Le navire lève l’ancre pour la France, le lundi 3 août, avec cinq passagers à son bord. Il arrive à La Rochelle le 11 septembre suivant « sans avoir fait aucune mauvaise rencontre à la mer ».
Le lendemain, Charles Dabin (capitaine), Pierre Bertrand (pilote) et Jacques Legoil (contremaître) se présentent devant l’Amirauté de La Rochelle pour faire état des événements survenus pendant le voyage. Ils déclarent que deux passagers sont morts pendant l’aller : les engagés Guillaume Canat, de Sigournais, et Étienne Renaude, meunier, de Villefagnan. Tous signent leur déclaration.
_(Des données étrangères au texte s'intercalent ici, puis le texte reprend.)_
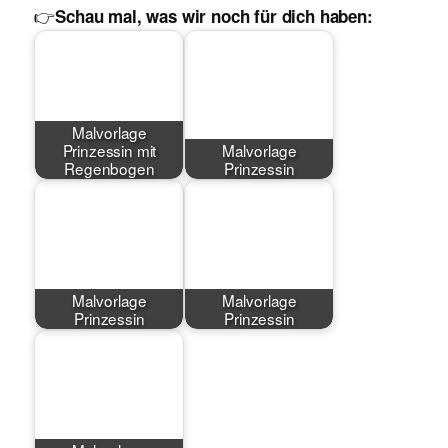
👉
Schau mal, was wir noch für dich haben:
Malvorlage
Prinzessin mit
Malvorlage
Regenbogen
Prinzessin
Malvorlage
Malvorlage
Prinzessin
Prinzessin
Le rapport de voyage du navire Le Chat ne mentionne pas d’escale à Dieppe (pour prendre des passagers), ni de débarquement à Gaspé, tel que souhaité par Talon.
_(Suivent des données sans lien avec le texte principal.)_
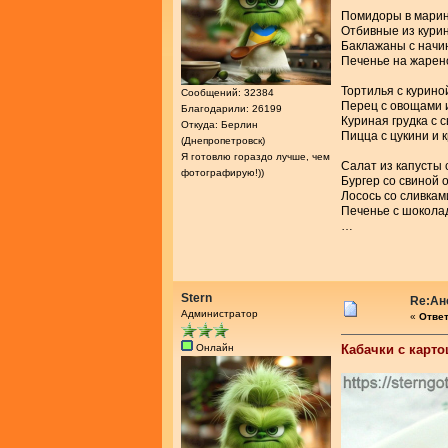
Помидоры в марин
Отбивные из курин
Баклажаны с начи
Печенье на жарен
Тортилья с курино
Сообщений: 32384
Перец с овощами 
Благодарили: 26199
Куриная грудка с 
Откуда: Берлин
Пицца с цукини и 
(Днепропетровск)
Я готовлю гораздо лучше, чем
Салат из капусты 
фотографирую!))
Бургер со свиной 
Лосось со сливкам
Печенье с шокола
…
Stern
Re:Ан
Администратор
«
Ответ
Онлайн
Кабачки с карто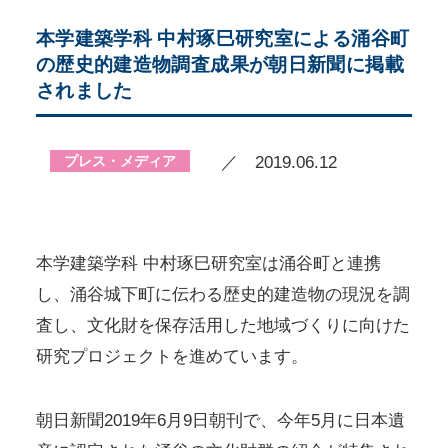
本学建築学科 中村琢巳研究室による涌谷町
の歴史的建造物調査成果が朝日新聞に掲載
されました
プレス・メディア
／ 2019.06.12
本学建築学科 中村琢巳研究室は涌谷町と連携
し、涌谷城下町に伝わる歴史的建造物の現況を調
査し、文化財を保存活用した地域づくりに向けた
研究プロジェクトを進めています。
朝日新聞2019年6月9日朝刊で、今年5月に日本遺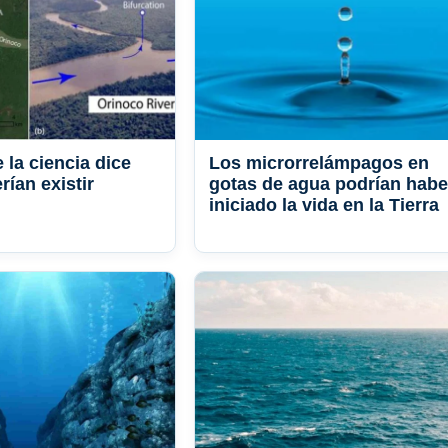
 la ciencia dice
Los microrrelámpagos en
ían existir
gotas de agua podrían habe
iniciado la vida en la Tierra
Cette prétendue escale à Dieppe, comme il est rapporté à quelques reprises sur le web, vient probablement d’un passage que Talon écrit dans sa lettre au ministre, du 22 avril 1665, à l’effet d’avoir invité les directeurs de la Compagnie des Indes occidentales à faire passer les surnuméraires et les quelques 10 à 12 filles « croyant que peut-être [aussi] les 250 qui doivent être embarqués à Dieppe » pour faire les 400 passagers promis par la Compagnie.
Le navire ne peut pas avoir fait d’escale à Dieppe pour y embarquer 250 personnes, car il compte 180 passagers à son bord, tel que déclaré devant l’Amirauté. Les passagers de Dieppe se sont probablement embarqués sur le navire Le Saint-Jean-Baptiste (300 tx)[12].
Les destinations de Dieppe et Gaspé n’étant que des propositions évoquées par Jean Talon.
[1] Marcel Trudel, Histoire de la Nouvelle-France, Montréal, Éditions Fides, vol. IV : La seigneurie de la Compagnie des Indes occidentales 1663-1674, 1997, p. 236.
[2] Voir aussi : Michel Langlois, Carignan-Salière 1665-1668, Drummondville, La Maison des ancêtres, 2004, 517p.
[3] J. F. Bosher, Négociants et navires du commerce avec le Canada de 1660 à 1760 : dictionnaire biographique, Ottawa, Ministère des Approvisionnements et Services Canada, 1992, p. 144.
[4] Une charte-partie est un acte constituant un contrat conclu de gré à gré entre un fréteur et un affréteur, dans lequel le fréteur met à disposition de l’affréteur un navire. Le nom vient de ce que le document était établi en deux exemplaires que l’on découpait par le milieu pour en remettre deux moitiés à chaque partie. Mémoire d’un port. La Rochelle et l’Atlantique XVIe-XIXe siècle. Musée du Nouveau Monde, La Rochelle, 1985, p. 25.
[5] Charles Dabin était pilote de la barque Le Petit-François, en 1655, lorsqu’elle a été prise par les Espagnols.
[6] Lionel La Berge, Rouen et le commerce du Canada de 1650 à 1670, L’Ange-Gardien, Éditions Bois-Lotinville, 1972, p. 117.
[7] Lettre de Talon au ministre. 22 avril 1665. Archives nationales d’outre-mer (France). COL C11A 2/fol. 124-125.
[8] Lettre de Talon au ministre. 27 avril 1665. Archives nationales d’outre-mer (France). COL C11A 2/fol. 127-128v.
[9] Il est demeuré à Québec pour le service de la Compagnie.
[10] BAnQ. Fonds Conseil souverain. Jugements et délibérations. Registre 1, fol. 48. TP1, S28, P423.
[11] BAnQ. Fonds Conseil souverain. Jugements et délibérations. Registre 1, fol. 48. TP1, S28, P424.
[12] Le navire Le Saint-Jean-Baptiste, de Dieppe, arrive à Québec, le 2 octobre, avec à son bord 130 hommes de travail et 82 filles et femmes.